== Instructions for the task ==
Reproduce, from the lines below, exactly the stretch that begins at the line containing "momentos de descontração" and ends at the line containing "gleccsernél.", both included.

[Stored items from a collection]
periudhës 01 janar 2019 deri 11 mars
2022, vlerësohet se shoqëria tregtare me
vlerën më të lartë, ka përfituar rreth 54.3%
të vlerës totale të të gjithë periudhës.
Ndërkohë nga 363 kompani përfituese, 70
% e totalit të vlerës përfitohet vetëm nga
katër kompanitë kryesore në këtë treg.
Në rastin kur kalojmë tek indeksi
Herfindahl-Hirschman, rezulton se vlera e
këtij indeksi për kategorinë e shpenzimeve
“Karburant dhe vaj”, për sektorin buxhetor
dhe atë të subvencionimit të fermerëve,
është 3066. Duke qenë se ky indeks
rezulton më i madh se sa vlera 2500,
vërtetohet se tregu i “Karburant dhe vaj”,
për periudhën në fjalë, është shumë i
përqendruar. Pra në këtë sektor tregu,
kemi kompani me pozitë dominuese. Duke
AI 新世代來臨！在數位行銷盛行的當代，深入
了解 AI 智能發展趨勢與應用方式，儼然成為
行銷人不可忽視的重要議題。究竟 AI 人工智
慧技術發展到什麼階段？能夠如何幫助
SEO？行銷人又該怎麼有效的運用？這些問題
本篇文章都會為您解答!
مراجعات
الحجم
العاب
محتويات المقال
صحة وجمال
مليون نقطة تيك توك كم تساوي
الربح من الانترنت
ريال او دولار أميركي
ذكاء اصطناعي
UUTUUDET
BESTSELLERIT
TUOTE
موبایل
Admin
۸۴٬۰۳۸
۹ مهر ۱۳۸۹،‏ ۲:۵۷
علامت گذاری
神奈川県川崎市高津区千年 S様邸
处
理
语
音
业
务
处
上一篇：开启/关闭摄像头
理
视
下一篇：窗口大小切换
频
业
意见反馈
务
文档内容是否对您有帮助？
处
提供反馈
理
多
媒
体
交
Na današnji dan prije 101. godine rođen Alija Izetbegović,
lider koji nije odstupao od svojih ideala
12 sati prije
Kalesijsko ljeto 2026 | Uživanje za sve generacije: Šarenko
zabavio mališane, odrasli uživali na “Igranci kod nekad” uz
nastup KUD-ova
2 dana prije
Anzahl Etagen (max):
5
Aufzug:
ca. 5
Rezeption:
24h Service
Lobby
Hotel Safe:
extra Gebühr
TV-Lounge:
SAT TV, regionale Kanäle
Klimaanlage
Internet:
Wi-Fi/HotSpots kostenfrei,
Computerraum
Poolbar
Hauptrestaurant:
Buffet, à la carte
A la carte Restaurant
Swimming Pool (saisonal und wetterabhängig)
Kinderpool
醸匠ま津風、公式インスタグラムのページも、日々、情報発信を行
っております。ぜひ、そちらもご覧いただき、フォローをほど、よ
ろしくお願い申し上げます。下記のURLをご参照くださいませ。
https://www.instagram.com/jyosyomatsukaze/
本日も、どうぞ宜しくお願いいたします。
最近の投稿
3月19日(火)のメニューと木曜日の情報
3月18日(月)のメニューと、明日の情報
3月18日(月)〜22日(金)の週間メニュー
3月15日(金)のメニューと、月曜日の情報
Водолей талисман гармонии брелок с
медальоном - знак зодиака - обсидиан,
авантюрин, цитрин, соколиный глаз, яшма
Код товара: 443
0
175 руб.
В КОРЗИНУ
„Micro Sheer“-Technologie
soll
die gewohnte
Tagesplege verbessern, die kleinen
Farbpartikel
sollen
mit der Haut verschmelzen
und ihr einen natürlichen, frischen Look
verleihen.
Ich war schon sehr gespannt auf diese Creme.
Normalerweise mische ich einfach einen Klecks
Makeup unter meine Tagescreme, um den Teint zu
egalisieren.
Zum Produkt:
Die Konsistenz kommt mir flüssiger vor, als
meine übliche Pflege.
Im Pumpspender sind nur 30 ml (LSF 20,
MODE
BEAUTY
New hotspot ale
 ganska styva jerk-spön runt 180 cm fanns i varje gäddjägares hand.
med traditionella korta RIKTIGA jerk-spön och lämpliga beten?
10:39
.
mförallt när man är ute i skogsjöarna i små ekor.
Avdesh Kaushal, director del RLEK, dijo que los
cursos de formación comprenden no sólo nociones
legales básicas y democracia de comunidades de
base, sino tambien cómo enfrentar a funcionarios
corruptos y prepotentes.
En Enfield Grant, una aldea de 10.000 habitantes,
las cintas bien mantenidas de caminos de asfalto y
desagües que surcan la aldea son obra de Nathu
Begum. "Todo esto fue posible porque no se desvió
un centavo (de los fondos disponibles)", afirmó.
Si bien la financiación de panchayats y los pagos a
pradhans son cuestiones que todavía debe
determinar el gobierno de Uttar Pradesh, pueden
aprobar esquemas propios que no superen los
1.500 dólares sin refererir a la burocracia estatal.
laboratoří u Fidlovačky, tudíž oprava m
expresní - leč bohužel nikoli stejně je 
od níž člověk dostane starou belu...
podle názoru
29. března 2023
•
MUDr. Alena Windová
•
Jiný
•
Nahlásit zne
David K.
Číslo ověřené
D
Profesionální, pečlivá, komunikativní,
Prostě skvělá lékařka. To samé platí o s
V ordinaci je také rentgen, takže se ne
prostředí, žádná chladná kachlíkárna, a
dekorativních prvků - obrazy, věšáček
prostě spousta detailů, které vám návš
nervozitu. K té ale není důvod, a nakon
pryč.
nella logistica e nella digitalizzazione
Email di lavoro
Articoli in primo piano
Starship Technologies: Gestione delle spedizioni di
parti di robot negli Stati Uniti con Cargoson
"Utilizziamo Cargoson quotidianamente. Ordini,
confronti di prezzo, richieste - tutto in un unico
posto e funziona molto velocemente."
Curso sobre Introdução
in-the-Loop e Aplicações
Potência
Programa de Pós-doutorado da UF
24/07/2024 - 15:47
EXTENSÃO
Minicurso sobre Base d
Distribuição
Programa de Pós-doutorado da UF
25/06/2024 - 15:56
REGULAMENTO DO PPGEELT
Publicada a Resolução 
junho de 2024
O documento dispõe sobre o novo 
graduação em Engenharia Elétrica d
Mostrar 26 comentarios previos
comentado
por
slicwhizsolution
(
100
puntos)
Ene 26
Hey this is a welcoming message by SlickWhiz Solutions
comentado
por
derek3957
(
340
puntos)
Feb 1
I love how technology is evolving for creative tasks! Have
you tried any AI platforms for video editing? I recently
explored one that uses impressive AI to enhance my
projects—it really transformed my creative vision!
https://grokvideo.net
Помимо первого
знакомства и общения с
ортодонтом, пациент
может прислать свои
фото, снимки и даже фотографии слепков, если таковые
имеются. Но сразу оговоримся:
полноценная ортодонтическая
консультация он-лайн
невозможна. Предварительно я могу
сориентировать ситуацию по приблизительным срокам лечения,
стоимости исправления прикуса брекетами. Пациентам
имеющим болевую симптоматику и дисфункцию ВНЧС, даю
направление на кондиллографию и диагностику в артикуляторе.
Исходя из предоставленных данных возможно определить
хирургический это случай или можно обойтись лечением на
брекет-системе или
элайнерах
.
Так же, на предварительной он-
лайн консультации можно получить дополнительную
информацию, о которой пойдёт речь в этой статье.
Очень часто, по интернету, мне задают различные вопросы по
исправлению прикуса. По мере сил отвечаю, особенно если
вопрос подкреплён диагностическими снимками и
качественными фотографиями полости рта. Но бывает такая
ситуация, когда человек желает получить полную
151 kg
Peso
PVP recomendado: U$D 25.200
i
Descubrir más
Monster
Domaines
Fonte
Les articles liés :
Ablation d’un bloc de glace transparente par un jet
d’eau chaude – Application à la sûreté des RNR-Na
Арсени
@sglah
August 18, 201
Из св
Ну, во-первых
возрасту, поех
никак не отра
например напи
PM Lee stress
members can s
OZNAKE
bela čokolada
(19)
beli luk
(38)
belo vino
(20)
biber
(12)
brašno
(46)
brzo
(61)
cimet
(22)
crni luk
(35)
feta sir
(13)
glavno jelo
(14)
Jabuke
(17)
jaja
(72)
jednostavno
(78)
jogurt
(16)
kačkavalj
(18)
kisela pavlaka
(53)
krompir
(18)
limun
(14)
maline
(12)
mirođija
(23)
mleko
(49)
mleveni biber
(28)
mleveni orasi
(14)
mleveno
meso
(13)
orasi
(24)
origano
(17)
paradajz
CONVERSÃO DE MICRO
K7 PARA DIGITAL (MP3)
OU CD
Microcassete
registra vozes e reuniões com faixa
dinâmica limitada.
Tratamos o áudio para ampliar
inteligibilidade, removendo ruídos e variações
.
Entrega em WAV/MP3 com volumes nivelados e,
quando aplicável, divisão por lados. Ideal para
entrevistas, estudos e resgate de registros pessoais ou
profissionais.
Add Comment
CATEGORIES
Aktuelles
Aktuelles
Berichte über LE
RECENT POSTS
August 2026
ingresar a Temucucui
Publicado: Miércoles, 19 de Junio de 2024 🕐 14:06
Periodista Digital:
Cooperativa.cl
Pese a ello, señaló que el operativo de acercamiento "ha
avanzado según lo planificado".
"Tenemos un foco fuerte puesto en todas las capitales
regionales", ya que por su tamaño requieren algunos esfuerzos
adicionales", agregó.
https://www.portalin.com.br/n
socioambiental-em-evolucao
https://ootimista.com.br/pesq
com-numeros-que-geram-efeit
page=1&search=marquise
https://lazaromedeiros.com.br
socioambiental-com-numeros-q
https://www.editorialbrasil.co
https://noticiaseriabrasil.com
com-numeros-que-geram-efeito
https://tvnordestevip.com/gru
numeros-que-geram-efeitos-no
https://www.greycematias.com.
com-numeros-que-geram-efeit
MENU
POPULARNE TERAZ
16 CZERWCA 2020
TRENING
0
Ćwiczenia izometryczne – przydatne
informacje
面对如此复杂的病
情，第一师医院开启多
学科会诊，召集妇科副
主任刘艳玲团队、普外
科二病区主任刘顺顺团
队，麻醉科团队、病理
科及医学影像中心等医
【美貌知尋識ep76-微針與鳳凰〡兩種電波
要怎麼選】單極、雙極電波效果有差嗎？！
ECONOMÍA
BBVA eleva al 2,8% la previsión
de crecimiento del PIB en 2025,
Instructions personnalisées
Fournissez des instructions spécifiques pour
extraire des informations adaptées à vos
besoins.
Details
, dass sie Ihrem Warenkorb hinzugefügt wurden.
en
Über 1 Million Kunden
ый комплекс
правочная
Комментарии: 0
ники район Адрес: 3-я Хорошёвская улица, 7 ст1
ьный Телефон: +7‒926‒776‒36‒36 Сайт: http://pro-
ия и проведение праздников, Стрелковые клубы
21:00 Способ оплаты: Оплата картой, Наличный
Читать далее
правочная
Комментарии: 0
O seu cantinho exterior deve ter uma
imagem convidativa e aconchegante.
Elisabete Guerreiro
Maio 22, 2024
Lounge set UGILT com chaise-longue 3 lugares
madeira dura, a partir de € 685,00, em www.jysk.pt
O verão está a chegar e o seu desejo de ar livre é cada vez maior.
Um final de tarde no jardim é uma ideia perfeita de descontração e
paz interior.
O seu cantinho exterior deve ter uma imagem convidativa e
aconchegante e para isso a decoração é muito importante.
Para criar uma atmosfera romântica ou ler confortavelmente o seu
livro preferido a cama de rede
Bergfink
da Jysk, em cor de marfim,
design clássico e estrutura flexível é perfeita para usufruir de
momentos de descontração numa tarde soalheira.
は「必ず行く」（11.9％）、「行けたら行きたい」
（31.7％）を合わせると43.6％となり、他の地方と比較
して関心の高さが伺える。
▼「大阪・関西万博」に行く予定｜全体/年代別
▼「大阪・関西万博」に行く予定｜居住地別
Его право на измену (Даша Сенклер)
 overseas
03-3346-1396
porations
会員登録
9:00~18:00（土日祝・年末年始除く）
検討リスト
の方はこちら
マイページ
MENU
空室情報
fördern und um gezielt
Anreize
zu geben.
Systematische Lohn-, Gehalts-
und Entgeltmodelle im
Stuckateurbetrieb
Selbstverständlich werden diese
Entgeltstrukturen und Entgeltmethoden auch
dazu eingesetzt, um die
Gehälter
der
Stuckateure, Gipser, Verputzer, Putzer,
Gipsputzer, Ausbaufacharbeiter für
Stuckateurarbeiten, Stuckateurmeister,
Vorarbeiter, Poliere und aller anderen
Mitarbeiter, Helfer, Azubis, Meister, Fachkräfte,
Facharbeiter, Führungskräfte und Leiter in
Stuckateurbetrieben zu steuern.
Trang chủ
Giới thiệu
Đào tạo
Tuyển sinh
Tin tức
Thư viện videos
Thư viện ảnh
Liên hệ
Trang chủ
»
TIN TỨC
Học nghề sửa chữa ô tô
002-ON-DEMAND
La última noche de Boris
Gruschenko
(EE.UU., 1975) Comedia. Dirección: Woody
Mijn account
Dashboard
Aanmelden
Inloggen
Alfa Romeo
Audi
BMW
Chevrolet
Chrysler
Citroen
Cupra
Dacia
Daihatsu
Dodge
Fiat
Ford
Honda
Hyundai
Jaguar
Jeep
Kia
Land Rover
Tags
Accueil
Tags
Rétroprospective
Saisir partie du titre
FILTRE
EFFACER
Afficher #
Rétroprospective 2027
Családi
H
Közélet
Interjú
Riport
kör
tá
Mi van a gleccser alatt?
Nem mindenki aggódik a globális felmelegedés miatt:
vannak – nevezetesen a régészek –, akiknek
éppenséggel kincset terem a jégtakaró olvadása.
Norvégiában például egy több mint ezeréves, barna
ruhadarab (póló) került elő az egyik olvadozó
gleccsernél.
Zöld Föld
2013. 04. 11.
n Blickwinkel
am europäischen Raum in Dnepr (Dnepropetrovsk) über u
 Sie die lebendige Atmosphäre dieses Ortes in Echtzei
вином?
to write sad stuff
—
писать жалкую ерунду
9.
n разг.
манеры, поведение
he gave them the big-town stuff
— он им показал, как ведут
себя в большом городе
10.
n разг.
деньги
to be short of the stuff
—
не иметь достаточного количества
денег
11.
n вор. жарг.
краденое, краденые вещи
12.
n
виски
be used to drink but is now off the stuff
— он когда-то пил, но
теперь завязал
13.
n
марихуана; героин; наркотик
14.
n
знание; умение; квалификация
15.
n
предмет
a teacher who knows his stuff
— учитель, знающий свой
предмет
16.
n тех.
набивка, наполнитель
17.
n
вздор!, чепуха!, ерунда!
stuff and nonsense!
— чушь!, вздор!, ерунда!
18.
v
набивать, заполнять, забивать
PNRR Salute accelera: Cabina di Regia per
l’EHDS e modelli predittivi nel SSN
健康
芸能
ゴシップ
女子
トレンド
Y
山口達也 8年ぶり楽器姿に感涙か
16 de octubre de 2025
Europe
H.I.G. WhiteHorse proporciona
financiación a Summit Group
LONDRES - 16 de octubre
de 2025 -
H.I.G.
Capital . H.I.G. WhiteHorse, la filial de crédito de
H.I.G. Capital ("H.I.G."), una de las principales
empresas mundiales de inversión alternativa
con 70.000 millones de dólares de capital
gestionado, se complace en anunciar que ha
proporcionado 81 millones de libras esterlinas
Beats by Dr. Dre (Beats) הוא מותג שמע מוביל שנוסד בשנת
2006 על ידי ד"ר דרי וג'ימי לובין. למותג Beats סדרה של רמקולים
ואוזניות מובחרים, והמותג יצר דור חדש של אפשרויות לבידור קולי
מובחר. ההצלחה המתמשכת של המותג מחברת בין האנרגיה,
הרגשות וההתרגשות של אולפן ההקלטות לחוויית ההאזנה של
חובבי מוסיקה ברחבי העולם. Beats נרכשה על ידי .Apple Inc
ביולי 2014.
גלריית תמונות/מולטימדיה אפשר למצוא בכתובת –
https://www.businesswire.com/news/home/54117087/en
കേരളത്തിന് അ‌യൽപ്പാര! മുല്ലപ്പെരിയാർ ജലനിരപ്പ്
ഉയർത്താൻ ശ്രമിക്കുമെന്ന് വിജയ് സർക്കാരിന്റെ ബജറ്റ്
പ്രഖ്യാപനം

== Solution ==
momentos de descontração numa tarde soalheira.
は「必ず行く」（11.9％）、「行けたら行きたい」
（31.7％）を合わせると43.6％となり、他の地方と比較
して関心の高さが伺える。
▼「大阪・関西万博」に行く予定｜全体/年代別
▼「大阪・関西万博」に行く予定｜居住地別
Его право на измену (Даша Сенклер)
 overseas
03-3346-1396
porations
会員登録
9:00~18:00（土日祝・年末年始除く）
検討リスト
の方はこちら
マイページ
MENU
空室情報
fördern und um gezielt
Anreize
zu geben.
Systematische Lohn-, Gehalts-
und Entgeltmodelle im
Stuckateurbetrieb
Selbstverständlich werden diese
Entgeltstrukturen und Entgeltmethoden auch
dazu eingesetzt, um die
Gehälter
der
Stuckateure, Gipser, Verputzer, Putzer,
Gipsputzer, Ausbaufacharbeiter für
Stuckateurarbeiten, Stuckateurmeister,
Vorarbeiter, Poliere und aller anderen
Mitarbeiter, Helfer, Azubis, Meister, Fachkräfte,
Facharbeiter, Führungskräfte und Leiter in
Stuckateurbetrieben zu steuern.
Trang chủ
Giới thiệu
Đào tạo
Tuyển sinh
Tin tức
Thư viện videos
Thư viện ảnh
Liên hệ
Trang chủ
»
TIN TỨC
Học nghề sửa chữa ô tô
002-ON-DEMAND
La última noche de Boris
Gruschenko
(EE.UU., 1975) Comedia. Dirección: Woody
Mijn account
Dashboard
Aanmelden
Inloggen
Alfa Romeo
Audi
BMW
Chevrolet
Chrysler
Citroen
Cupra
Dacia
Daihatsu
Dodge
Fiat
Ford
Honda
Hyundai
Jaguar
Jeep
Kia
Land Rover
Tags
Accueil
Tags
Rétroprospective
Saisir partie du titre
FILTRE
EFFACER
Afficher #
Rétroprospective 2027
Családi
H
Közélet
Interjú
Riport
kör
tá
Mi van a gleccser alatt?
Nem mindenki aggódik a globális felmelegedés miatt:
vannak – nevezetesen a régészek –, akiknek
éppenséggel kincset terem a jégtakaró olvadása.
Norvégiában például egy több mint ezeréves, barna
ruhadarab (póló) került elő az egyik olvadozó
gleccsernél.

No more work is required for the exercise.